Military leaders in Guinea-Bissau said they will respect constitutional order after mutinous soldiers killed President Joao Bernardo Vieira early Monday.  

Soldiers loyal to the slain army chief attacked the presidential palace, killing President Vieira as he tried to escape. They blamed the president for a Sunday bomb attack that killed the head of the joint chiefs of staff, General Batista Tagme Na Waie.

Soldiers set up checkpoints at strategic locations around the capital. Banks, markets, and shops closed. Private radio stations resumed broadcasts after the military shut them down overnight.

Senior officers are calling for calm, saying the situation is under control and the military is acting as the "stabilizer of public order." In a statement read on national radio, military leaders said they would not tolerate what they called "looters and troublemakers."

Prime Minister Carlos Gomes, Jr. met with senior army, air force, and naval officers following the president's death.

Gomes said he is hopeful the country can overcome this crisis. Speaking to reporters following his meeting with military leaders, the prime minister praised President Vieira as a patriot who loved his country.

Naval Commander Jose Zamora Induta told reporters that military chiefs assured the prime minister that this not a coup d'etat and the army will respect democratic principles.

Induta said the military will respect the constitution and follow the order of government succession.

Constitutional succession means National Assembly Speaker Raimundo Perreira will head the government before elections within 60 days.

The Economic Community of West African States said it is sending a delegation of regional foreign ministers to Bissau Tuesday to ensure the assembly speaker assumes interim control of government affairs.  

Commander Induta said military leaders do not know who killed President Vieira and the army is hunting down what he called an isolated group of unidentified gunmen. The commander repeatedly denied any connection between the president's death and the bomb attack that killed General Waie late Sunday in a stairwell outside his office.

President Vieira was elected in 2005 following a civil war that drove him from office after 19 years in power. He survived a coup attempt in November when loyalist security forces fought off a three-hour attack on the presidential palace. That fighting led the interior ministry to recruit a 400-man militia to protect the president.

But those militiamen were disbanded last month when presidential rival Waie accused them of shooting at his car. International Crisis Group West Africa Project Director Richard Moncrieff said it is no surprise the general's supporters held the president responsible for the general's death.

"What is clear is that the soldiers who were loyal to Tagme Na Waie, who was a pretty popular guy within the army as I understand, they clearly felt that Vieira was responsible for his death. Of course, the antagonisms between the two were an open secret for a long time," he said.
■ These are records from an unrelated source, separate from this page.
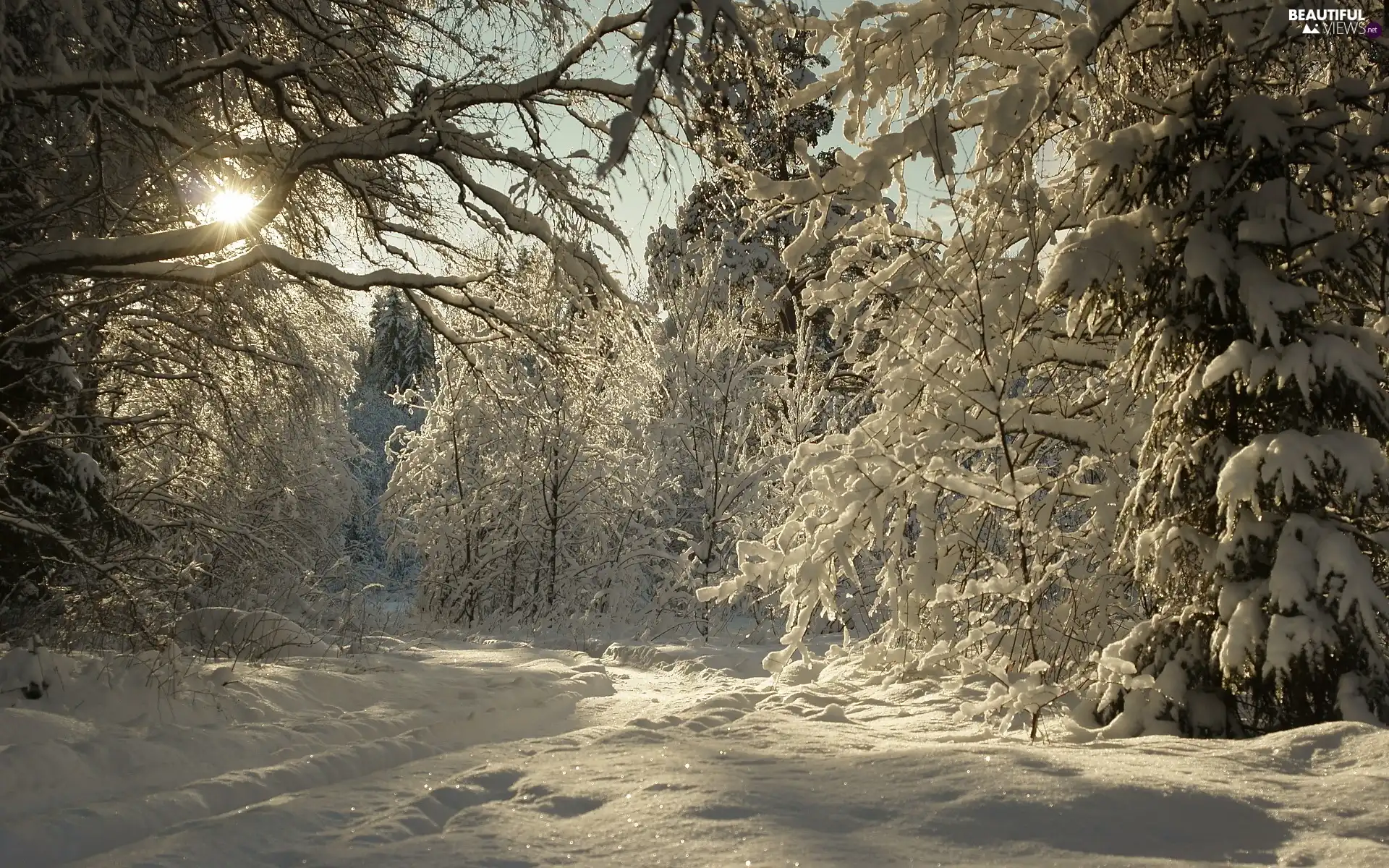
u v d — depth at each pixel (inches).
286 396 486.6
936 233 355.9
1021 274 329.1
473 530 841.5
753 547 362.0
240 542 454.3
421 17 404.2
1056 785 169.8
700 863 141.6
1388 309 269.6
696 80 195.6
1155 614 280.2
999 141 306.0
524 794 180.2
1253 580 256.2
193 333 421.1
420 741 276.4
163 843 164.4
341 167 411.2
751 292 831.7
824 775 185.9
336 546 916.6
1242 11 271.3
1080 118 326.0
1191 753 202.1
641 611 775.7
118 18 360.5
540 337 460.1
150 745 245.6
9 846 173.9
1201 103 281.4
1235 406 264.4
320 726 290.2
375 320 1418.6
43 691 272.4
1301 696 247.8
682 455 757.9
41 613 338.3
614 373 486.6
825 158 649.0
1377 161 265.9
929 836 152.3
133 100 346.3
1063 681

This violent change of power is the latest in a series of army mutinies and coups since Guinea-Bissau's independence from Portugal in 1974.

Portugal said it will call an emergency meeting of the eight-member Community of Portuguese-Speaking Countries to discuss the situation.

African Union Commission Chairman Jean Ping is consulting with regional leaders on how best to address the crisis. An AU statement described the killings of President Vieira and General Waie as "cowardly and heinous attacks."

The U.S. Embassy in Senegal, which covers Guinea-Bissau, condemned the violence, calling for calm and urging all leaders to respect the rule of law and follow the established constitution order of succession.

Regional diplomats said Guinea-Bissau's instability has been made worse by Latin American drug gangs using remote airstrips along the coast to smuggle cocaine to Europe.